**Assignment**
The output should be exactly the lines from the one containing "Identify the document" through the last line of the records, and only those.

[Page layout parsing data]
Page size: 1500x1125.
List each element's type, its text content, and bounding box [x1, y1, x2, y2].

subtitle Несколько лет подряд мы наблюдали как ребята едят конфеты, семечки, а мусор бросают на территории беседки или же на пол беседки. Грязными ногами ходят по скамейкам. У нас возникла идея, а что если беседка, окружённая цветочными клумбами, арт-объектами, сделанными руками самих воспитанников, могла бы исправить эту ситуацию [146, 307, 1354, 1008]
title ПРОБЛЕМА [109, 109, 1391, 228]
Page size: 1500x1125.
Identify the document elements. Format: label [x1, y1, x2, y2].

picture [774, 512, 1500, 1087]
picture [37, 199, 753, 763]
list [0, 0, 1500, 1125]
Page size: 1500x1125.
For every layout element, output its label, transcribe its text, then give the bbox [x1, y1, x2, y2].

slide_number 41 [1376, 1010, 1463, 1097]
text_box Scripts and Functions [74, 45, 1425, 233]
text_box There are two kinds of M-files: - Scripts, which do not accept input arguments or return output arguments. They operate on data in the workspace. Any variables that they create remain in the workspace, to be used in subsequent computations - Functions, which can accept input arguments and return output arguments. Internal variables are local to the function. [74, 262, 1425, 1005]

**Task response**
Identify the document elements. Format: label [x1, y1, x2, y2].

picture [774, 512, 1500, 1087]
picture [37, 199, 753, 763]
list [0, 0, 1500, 1125]
Page size: 1500x1125.
For every layout element, output its label, transcribe its text, then give the bbox [x1, y1, x2, y2].

slide_number 41 [1376, 1010, 1463, 1097]
text_box Scripts and Functions [74, 45, 1425, 233]
text_box There are two kinds of M-files: - Scripts, which do not accept input arguments or return output arguments. They operate on data in the workspace. Any variables that they create remain in the workspace, to be used in subsequent computations - Functions, which can accept input arguments and return output arguments. Internal variables are local to the function. [74, 262, 1425, 1005]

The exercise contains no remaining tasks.